*EXERCISE SET*.
1. List the procedures that make up the overall framework of PF-HUIM in the passage below.
2. In the passage below about PF-HUIM, what method does the algorithm use to resample particles from the bitmap?

*QUOTED PASSAGE*.

This section describes the proposed PF-HUIM algorithm. First, we briefly describe the overall framework of PF-HUIM. Then, the individual procedures of PF-HUIM are described in detail and illustrated with examples.

4.1. Overall Framework of PF-HUIM

PF-HUIM is proposed based on particle filter theory and finds HUIs from a dataset by sampling. The overall framework of PF-HUIM, which consists of the following three procedures, is shown in Figure 1.

Initialization: in this procedure, an original database is first filtered, then the filtered database is converted to a bitmap for storage, and finally, an initial population is generated from the bitmap by random sampling. Once the initial population has been generated, it must be determined whether the number of iterations at the current time has reached the maximum number of iterations. If this is the case, the algorithm is terminated. Otherwise, the state transition procedure is followed.

State transition model: this procedure first initializes the change probabilities of the populations, then loops several times to update the populations and their change probabilities, and finally filters the HUIs from the updated populations.

Resampling: after several particle updates, the algorithm suffers from particle degradation. To generate the next population, PF-HUIM resamples the particles from the bitmap with multinomial resampling. Then PF-HUIM goes into the next iteration of state transition and resampling. PF-HUIM outputs all HUIs at the end of the iteration.

*ITEMS*.
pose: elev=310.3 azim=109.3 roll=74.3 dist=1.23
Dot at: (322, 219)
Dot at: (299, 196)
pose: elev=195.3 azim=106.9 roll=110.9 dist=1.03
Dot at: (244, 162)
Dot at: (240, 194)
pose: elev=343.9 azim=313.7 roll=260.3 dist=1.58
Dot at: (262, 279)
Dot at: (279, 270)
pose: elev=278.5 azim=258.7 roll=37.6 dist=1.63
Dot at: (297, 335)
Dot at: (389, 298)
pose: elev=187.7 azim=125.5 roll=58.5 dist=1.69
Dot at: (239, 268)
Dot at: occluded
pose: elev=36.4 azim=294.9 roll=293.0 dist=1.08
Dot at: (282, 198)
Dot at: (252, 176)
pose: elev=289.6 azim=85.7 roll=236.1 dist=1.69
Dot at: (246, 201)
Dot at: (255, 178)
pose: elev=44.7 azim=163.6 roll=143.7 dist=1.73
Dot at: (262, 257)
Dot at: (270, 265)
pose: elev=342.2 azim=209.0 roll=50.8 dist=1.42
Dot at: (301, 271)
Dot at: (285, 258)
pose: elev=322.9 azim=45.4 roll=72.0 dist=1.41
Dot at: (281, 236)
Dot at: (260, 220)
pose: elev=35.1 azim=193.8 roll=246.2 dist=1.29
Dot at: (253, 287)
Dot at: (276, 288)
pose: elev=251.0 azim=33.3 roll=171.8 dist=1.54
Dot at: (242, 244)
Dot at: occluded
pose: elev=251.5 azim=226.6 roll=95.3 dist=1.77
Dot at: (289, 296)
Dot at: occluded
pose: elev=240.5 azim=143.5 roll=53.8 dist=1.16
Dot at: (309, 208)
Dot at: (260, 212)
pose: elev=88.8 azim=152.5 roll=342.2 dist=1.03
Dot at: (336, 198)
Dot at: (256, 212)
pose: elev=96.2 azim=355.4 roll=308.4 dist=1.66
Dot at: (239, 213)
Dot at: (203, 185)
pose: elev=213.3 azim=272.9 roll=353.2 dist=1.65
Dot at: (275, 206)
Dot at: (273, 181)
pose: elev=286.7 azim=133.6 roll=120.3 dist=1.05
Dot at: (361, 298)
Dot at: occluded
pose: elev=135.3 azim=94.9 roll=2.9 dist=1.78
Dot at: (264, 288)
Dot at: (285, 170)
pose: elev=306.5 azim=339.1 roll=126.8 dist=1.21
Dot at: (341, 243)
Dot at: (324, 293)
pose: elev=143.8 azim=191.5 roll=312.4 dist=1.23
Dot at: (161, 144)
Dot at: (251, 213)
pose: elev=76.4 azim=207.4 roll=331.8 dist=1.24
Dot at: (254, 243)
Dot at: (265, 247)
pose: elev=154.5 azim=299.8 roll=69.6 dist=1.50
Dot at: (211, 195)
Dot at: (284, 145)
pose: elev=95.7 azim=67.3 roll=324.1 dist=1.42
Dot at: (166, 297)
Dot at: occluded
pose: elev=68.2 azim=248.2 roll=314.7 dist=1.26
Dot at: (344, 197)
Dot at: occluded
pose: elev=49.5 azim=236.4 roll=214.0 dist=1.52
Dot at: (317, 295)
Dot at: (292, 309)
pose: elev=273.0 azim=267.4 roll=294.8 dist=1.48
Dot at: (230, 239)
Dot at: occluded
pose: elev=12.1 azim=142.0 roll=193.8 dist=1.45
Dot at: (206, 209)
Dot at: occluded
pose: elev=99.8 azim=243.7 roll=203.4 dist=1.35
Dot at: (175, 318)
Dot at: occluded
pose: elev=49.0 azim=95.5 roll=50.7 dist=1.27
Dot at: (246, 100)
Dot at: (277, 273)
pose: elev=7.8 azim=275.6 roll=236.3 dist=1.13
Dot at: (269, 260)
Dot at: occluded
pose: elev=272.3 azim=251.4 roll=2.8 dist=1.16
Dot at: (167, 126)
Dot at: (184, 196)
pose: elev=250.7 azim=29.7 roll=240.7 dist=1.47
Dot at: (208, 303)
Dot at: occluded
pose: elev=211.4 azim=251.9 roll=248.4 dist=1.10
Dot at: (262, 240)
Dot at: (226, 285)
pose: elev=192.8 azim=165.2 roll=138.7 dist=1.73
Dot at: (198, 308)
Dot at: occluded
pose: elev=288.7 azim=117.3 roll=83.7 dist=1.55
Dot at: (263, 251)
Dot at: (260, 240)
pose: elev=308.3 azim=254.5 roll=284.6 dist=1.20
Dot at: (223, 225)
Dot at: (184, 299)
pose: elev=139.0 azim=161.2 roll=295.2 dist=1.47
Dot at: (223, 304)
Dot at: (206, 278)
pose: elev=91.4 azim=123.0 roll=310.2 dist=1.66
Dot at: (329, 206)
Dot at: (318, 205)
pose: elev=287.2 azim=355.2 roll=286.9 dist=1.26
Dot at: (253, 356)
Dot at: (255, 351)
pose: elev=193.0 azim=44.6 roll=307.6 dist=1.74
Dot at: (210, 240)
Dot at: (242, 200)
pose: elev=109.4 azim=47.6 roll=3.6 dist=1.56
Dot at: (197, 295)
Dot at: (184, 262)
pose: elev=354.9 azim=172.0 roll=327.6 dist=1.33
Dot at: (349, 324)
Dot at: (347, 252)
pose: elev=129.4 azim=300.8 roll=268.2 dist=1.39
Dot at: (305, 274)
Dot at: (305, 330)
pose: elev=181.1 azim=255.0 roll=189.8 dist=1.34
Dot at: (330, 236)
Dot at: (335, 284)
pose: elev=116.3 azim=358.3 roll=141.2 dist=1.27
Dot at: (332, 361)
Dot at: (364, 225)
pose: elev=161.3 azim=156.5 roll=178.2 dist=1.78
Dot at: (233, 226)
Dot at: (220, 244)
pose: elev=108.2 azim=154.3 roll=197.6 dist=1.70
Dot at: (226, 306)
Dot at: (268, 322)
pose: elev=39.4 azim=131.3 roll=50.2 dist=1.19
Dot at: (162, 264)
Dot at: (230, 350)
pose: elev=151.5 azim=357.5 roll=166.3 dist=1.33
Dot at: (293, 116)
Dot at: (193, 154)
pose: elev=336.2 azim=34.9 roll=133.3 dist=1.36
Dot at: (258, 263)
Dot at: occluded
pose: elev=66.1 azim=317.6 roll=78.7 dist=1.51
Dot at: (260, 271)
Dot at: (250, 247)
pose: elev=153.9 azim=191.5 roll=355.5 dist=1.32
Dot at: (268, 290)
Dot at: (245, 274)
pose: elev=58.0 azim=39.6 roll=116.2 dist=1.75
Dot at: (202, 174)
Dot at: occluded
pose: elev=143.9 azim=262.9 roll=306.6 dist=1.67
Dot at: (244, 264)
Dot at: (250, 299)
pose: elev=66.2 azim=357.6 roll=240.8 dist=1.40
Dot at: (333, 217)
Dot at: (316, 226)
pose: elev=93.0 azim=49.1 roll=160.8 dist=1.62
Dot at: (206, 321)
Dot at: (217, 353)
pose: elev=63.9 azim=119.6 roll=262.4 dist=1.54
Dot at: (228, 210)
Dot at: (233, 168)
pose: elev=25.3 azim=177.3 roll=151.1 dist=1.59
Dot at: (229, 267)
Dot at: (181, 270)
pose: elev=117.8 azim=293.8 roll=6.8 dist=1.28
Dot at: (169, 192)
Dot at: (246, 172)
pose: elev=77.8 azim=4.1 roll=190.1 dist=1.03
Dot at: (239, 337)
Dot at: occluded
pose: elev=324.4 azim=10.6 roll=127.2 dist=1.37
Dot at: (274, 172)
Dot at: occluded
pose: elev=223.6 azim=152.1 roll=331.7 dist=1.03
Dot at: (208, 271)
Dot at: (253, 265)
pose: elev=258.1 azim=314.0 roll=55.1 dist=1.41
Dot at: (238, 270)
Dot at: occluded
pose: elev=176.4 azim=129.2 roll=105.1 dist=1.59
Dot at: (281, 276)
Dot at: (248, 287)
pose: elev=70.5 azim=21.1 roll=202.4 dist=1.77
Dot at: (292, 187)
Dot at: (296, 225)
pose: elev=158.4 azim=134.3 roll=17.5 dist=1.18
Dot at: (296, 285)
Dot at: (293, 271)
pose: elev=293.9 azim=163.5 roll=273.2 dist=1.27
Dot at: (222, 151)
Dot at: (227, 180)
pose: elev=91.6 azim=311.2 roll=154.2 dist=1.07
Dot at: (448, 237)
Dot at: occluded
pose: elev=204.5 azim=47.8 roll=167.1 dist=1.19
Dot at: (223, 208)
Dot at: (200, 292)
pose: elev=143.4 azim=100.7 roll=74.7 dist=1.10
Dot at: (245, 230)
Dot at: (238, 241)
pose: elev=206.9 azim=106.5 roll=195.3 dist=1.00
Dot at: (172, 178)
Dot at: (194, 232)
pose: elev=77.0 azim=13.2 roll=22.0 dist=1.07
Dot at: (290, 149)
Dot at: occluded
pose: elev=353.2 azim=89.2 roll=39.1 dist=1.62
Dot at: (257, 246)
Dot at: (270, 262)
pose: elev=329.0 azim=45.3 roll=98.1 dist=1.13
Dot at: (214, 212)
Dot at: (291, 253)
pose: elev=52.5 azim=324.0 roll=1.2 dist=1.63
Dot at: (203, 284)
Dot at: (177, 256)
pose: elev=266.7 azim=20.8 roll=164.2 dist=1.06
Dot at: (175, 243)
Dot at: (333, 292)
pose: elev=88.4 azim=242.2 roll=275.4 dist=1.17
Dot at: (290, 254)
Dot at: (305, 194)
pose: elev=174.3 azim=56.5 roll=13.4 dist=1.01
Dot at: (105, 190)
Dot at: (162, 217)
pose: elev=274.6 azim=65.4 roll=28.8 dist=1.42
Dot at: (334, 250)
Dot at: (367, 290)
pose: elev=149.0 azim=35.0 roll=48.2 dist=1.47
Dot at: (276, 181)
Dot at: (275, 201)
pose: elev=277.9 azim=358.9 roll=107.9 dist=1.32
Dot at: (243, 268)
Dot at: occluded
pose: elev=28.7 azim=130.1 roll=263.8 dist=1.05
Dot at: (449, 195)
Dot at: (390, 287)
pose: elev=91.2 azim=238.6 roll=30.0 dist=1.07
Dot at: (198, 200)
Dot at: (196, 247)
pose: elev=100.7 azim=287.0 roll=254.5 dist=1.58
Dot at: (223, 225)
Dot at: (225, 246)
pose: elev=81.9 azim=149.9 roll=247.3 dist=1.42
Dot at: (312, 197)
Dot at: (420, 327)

*PER-TASK ANSWERS*.
1. Initialization, state transition model, resampling

2. Multinomial resampling